We Can Do Better: Reflections on Nursing Week 2025 

By Tara Horrill, Principal Investigator, ReACHE Lab 

May 15, 2025 

Women belong in all places where decisions are being made. 

-Ruth Bader Ginsburg

Nurses are often called the backbone of the healthcare system. We are the largest body of regulated healthcare professionals in Canada and consistently ranked as one of the most trusted professions. And yet.

And yet, we are often not represented at senior leadership tables than other healthcare disciplines, and nursing leadership positions like Chief Nursing Officers have slowly eroded over the past several decades.

And yet, we are often left nameless and faceless. I routinely hear from friends, families and acquaintances about the exceptional care they received from ‘that nurse’, but they can almost always recount the physician’s name.

And yet, despite being the closest to patients and often the first healthcare providers that patients’ encounter in the healthcare system, we are rarely consulted in media. Many of us have been told by our institutions that we should not, or are not ‘allowed’ to speak to issues of health and healthcare.

And yet, despite our significant contributions to the health of Canadians and the glue holding the healthcare system together, if you are a nurse, most likely this Nursing Week, the extent of celebrations will have been coffee, Timbits, donuts, and maaaaaybe if you are really luck, a pizza lunch or a new water bottle.

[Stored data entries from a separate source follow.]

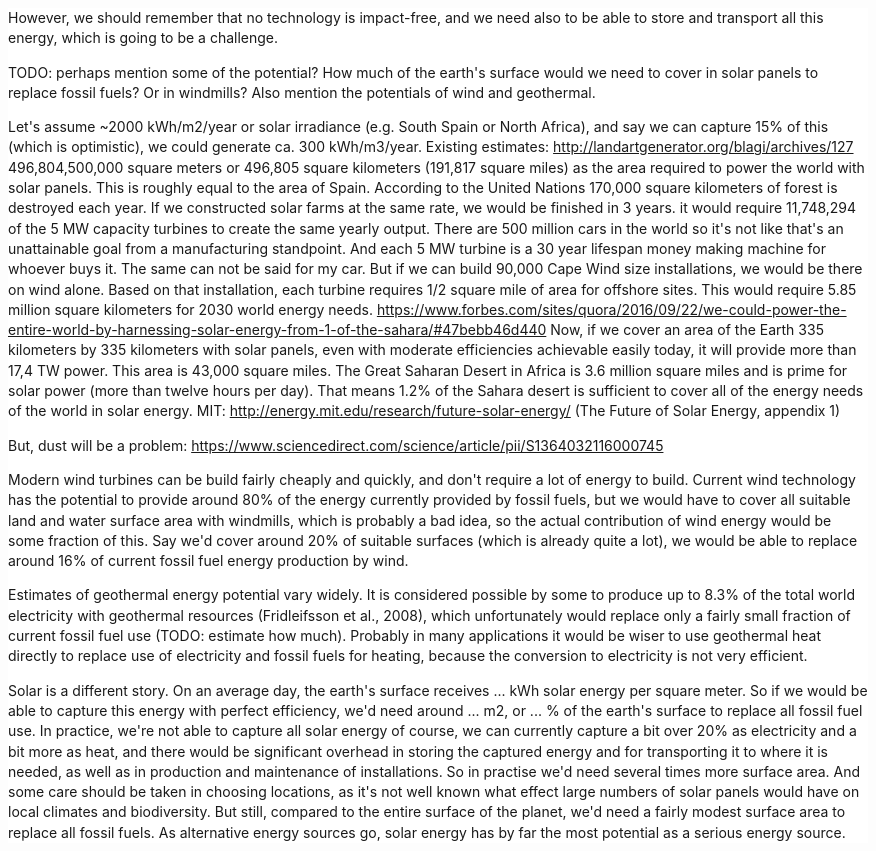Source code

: However, we should remember that no technology is impact-free, and we need also to be able to store and transport all this energy, which is going to be a challenge.

TODO: perhaps mention some of the potential? How much of the earth's surface would we need to cover in solar panels to replace fossil fuels? Or in windmills? Also mention the potentials of wind and geothermal. 

Let's assume ~2000 kWh/m2/year or solar irradiance (e.g. South Spain or North Africa), and say we can capture 15% of this (which is optimistic), we could generate ca. 300 kWh/m3/year. 
Existing estimates: 
http://landartgenerator.org/blagi/archives/127
496,804,500,000 square meters or 496,805 square kilometers (191,817 square miles) as the area required to power the world with solar panels. This is roughly equal to the area of Spain. According to the United Nations 170,000 square kilometers of forest is destroyed each year. If we constructed solar farms at the same rate, we would be finished in 3 years.
it would require 11,748,294 of the 5 MW capacity turbines to create the same yearly output. There are 500 million cars in the world so it's not like that's an unattainable goal from a manufacturing standpoint. And each 5 MW turbine is a 30 year lifespan money making machine for whoever buys it. The same can not be said for my car. But if we can build 90,000 Cape Wind size installations, we would be there on wind alone. Based on that installation, each turbine requires 1/2 square mile of area for offshore sites. This would require 5.85 million square kilometers for 2030 world energy needs.
https://www.forbes.com/sites/quora/2016/09/22/we-could-power-the-entire-world-by-harnessing-solar-energy-from-1-of-the-sahara/#47bebb46d440
Now, if we cover an area of the Earth 335 kilometers by 335 kilometers with solar panels, even with moderate efficiencies achievable easily today, it will provide more than 17,4 TW power. This area is 43,000 square miles. The Great Saharan Desert in Africa is 3.6 million square miles and is prime for solar power (more than twelve hours per day). That means 1.2% of the Sahara desert is sufficient to cover all of the energy needs of the world in solar energy.
MIT: http://energy.mit.edu/research/future-solar-energy/ (The Future of Solar Energy, appendix 1)

But, dust will be a problem: https://www.sciencedirect.com/science/article/pii/S1364032116000745


Modern wind turbines can be build fairly cheaply and quickly, and don't require a lot of energy to build. Current wind technology has the potential to provide around 80% of the energy currently provided by fossil fuels, but we would have to cover all suitable land and water surface area with windmills, which is probably a bad idea, so the actual contribution of wind energy would be some fraction of this. Say we'd cover around 20% of suitable surfaces (which is already quite a lot), we would be able to replace around 16% of current fossil fuel energy production by wind.

Estimates of geothermal energy potential vary widely. It is considered possible by some to produce up to 8.3% of the total world electricity with geothermal resources (Fridleifsson et al., 2008), which unfortunately would replace only a fairly small fraction of current fossil fuel use (TODO: estimate how much). Probably in many applications it would be wiser to use geothermal heat directly to replace use of electricity and fossil fuels for heating, because the conversion to electricity is not very efficient. 

Solar is a different story. On an average day, the earth's surface receives ... kWh solar energy per square meter. So if we would be able to capture this energy with perfect efficiency, we'd need around ... m2, or ... % of the earth's surface to replace all fossil fuel use. In practice, we're not able to capture all solar energy of course, we can currently capture a bit over 20% as electricity and a bit more as heat, and there would be significant overhead in storing the captured energy and for transporting it to where it is needed, as well as in production and maintenance of installations. So in practise we'd need several times more surface area. And some care should be taken in choosing locations, as it's not well known what effect large numbers of solar panels would have on local climates and biodiversity. But still, compared to the entire surface of the planet, we'd need a fairly modest surface area to replace all fossil fuels. As alternative energy sources go, solar energy has by far the most potential as a serious energy source.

Scrolling Instagram, you are likely to see posts thanking nurses for being “caring”, “kind” and “compassionate” rather than highly skilled, technically proficient and forceful advocates.

So, it is not surprising that nurses are reporting burnout and are leaving the profession in droves. Nurses are burnt out and leaving not because the work is hard (although that is also true), but because the structures and conditions that they are working in are causing harm.

But what if instead of tokenistic praise and tepid coffee, we approach this Nursing Week as an opportunity to advocate for and advance the profession? We could elevate nurses’ voices in the media on issues of health, healthcare, and social policy. We have an opportunity to make visible the contributions that nurses make outside of direct care, including in government, policy making, education, research, and leadership. We have a responsibility to stop embedding gendered norms and expectations when talking about nurses and the nursing profession.

Importantly – and most relevant to our work at ReACHE Lab – we need structural changes that empower nurses to work to full scope and autonomously. Why? Because care that is patient-centered and equity-oriented is care that is tailored to the patients and families in front of us, and we cannot do that when are restricted to providing standardized, protocol based care. Empowering nurses to work autonomously and to full scope is an equity-promoting strategy that deserves more attention.

And finally, like Bader Ginsburg argues, we must forcefully advocate for nurses to be at every table where decisions about health and healthcare are being made.